The witnesses were able to identify the vehicle the aggressors peeled off in – an old gold Subaru – Holladay told the Voice, which lends hope to police investigating the attack. The 36-year-old Boston resident, who is recovering at his friend Jerome's house, said his doctor told him it appeared he was struck by a blunt instrument – possibly the base of a gun – before everything went black.

In the last few days, Holladay and Jerome have gone to police to follow up on the investigation's progress. Cops have determined that Holladay's beating was a hate crime, and the case has been tossed to detectives, the Voice reports.

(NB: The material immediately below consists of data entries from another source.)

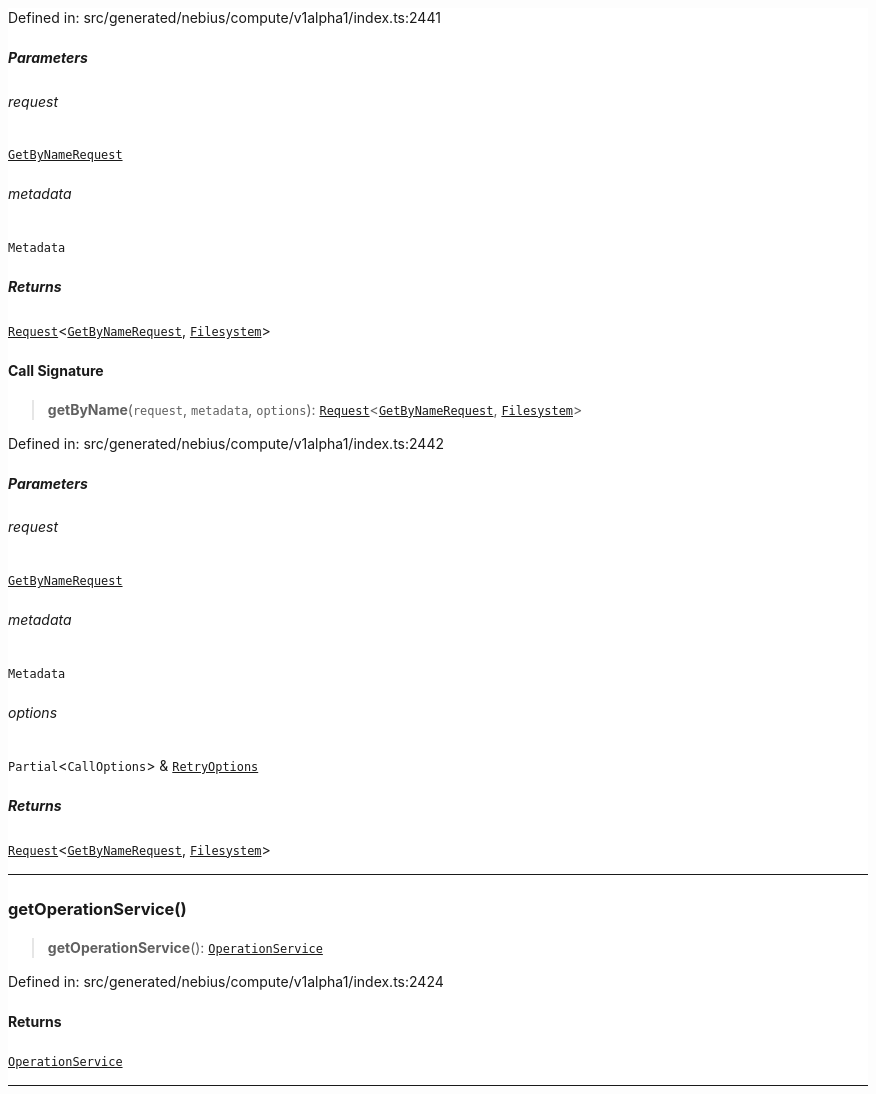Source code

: Defined in: src/generated/nebius/compute/v1alpha1/index.ts:2441

##### Parameters

###### request

[`GetByNameRequest`](../../../common/v1/interfaces/GetByNameRequest.md)

###### metadata

`Metadata`

##### Returns

[`Request`](../../../../../runtime/request/classes/Request.md)\<[`GetByNameRequest`](../../../common/v1/interfaces/GetByNameRequest.md), [`Filesystem`](../interfaces/Filesystem.md)\>

#### Call Signature

> **getByName**(`request`, `metadata`, `options`): [`Request`](../../../../../runtime/request/classes/Request.md)\<[`GetByNameRequest`](../../../common/v1/interfaces/GetByNameRequest.md), [`Filesystem`](../interfaces/Filesystem.md)\>

Defined in: src/generated/nebius/compute/v1alpha1/index.ts:2442

##### Parameters

###### request

[`GetByNameRequest`](../../../common/v1/interfaces/GetByNameRequest.md)

###### metadata

`Metadata`

###### options

`Partial`\<`CallOptions`\> & [`RetryOptions`](../../../../../runtime/request/interfaces/RetryOptions.md)

##### Returns

[`Request`](../../../../../runtime/request/classes/Request.md)\<[`GetByNameRequest`](../../../common/v1/interfaces/GetByNameRequest.md), [`Filesystem`](../interfaces/Filesystem.md)\>

***

### getOperationService()

> **getOperationService**(): [`OperationService`](../../../common/v1alpha1/classes/OperationService.md)

Defined in: src/generated/nebius/compute/v1alpha1/index.ts:2424

#### Returns

[`OperationService`](../../../common/v1alpha1/classes/OperationService.md)

***
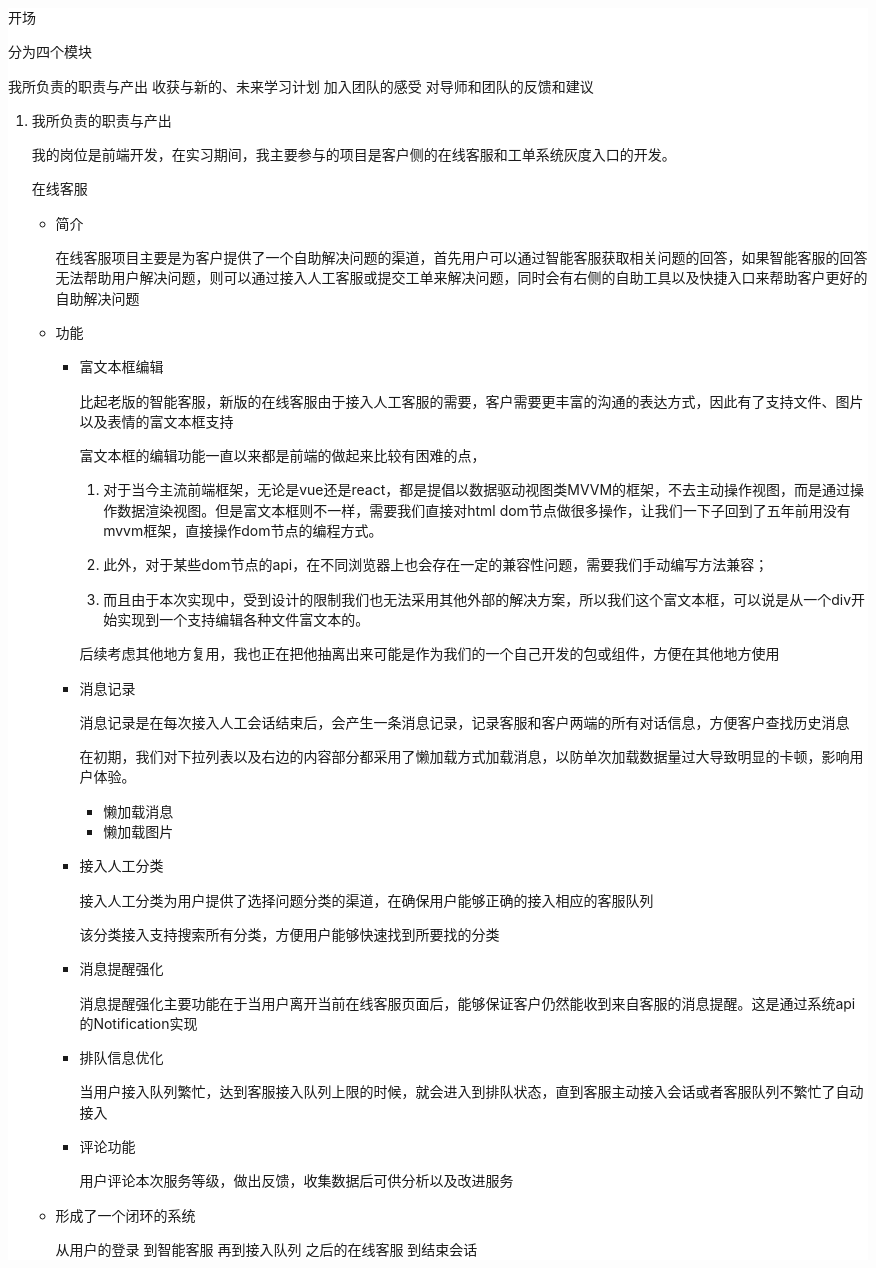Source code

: 开场

分为四个模块

我所负责的职责与产出 收获与新的、未来学习计划 加入团队的感受 对导师和团队的反馈和建议

1. 我所负责的职责与产出

   我的岗位是前端开发，在实习期间，我主要参与的项目是客户侧的在线客服和工单系统灰度入口的开发。

   在线客服 
   - 简介

     在线客服项目主要是为客户提供了一个自助解决问题的渠道，首先用户可以通过智能客服获取相关问题的回答，如果智能客服的回答无法帮助用户解决问题，则可以通过接入人工客服或提交工单来解决问题，同时会有右侧的自助工具以及快捷入口来帮助客户更好的自助解决问题

   - 功能
      - 富文本框编辑

        比起老版的智能客服，新版的在线客服由于接入人工客服的需要，客户需要更丰富的沟通的表达方式，因此有了支持文件、图片以及表情的富文本框支持

        富文本框的编辑功能一直以来都是前端的做起来比较有困难的点，

        1. 对于当今主流前端框架，无论是vue还是react，都是提倡以数据驱动视图类MVVM的框架，不去主动操作视图，而是通过操作数据渲染视图。但是富文本框则不一样，需要我们直接对html dom节点做很多操作，让我们一下子回到了五年前用没有mvvm框架，直接操作dom节点的编程方式。

        2. 此外，对于某些dom节点的api，在不同浏览器上也会存在一定的兼容性问题，需要我们手动编写方法兼容；

        3. 而且由于本次实现中，受到设计的限制我们也无法采用其他外部的解决方案，所以我们这个富文本框，可以说是从一个div开始实现到一个支持编辑各种文件富文本的。

        后续考虑其他地方复用，我也正在把他抽离出来可能是作为我们的一个自己开发的包或组件，方便在其他地方使用

      - 消息记录

        消息记录是在每次接入人工会话结束后，会产生一条消息记录，记录客服和客户两端的所有对话信息，方便客户查找历史消息

        在初期，我们对下拉列表以及右边的内容部分都采用了懒加载方式加载消息，以防单次加载数据量过大导致明显的卡顿，影响用户体验。
        
        - 懒加载消息
        - 懒加载图片

      - 接入人工分类

        接入人工分类为用户提供了选择问题分类的渠道，在确保用户能够正确的接入相应的客服队列

        该分类接入支持搜索所有分类，方便用户能够快速找到所要找的分类

      - 消息提醒强化

         消息提醒强化主要功能在于当用户离开当前在线客服页面后，能够保证客户仍然能收到来自客服的消息提醒。这是通过系统api的Notification实现

      - 排队信息优化

         当用户接入队列繁忙，达到客服接入队列上限的时候，就会进入到排队状态，直到客服主动接入会话或者客服队列不繁忙了自动接入

      - 评论功能

         用户评论本次服务等级，做出反馈，收集数据后可供分析以及改进服务

   - 形成了一个闭环的系统

      从用户的登录
      到智能客服
      再到接入队列
      之后的在线客服
      到结束会话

Yet Holladay has been frustrated by the lack of answers he's gotten so far. And he's not the only one.

City Council Speaker Christine Quinn was quick to denounce the beating.

"This is not simply a hate crime that just affected one victim, this is a hate crime that impacts the entire LGBT community," Quinn said in a statement. "Hate of any kind is unacceptable and unwarranted in our city. We are a city that does not take these acts lightly."

The NYPD's Hate Crimes Task Force has taken up the case – and Quinn vowed to collaborate with the city's Anti-Violence Project, the NYPD's LGBT liaison to find the perpetrators and prosecute them to the fullest extent of the law.

"Those who committed this heinous act will be brought to justice," she said.

State Sen. Thomas Duane, to whom Holladay reached out for support, also publicly denounced the attack.

"Hate and prejudice of any kind are unacceptable in New York City or anywhere and there is a heightened injustice that this apparently anti-gay incident occurred during Pride Week," he said.

Anyone who may have witnessed the beating is asked to call 1-800-577-TIPS.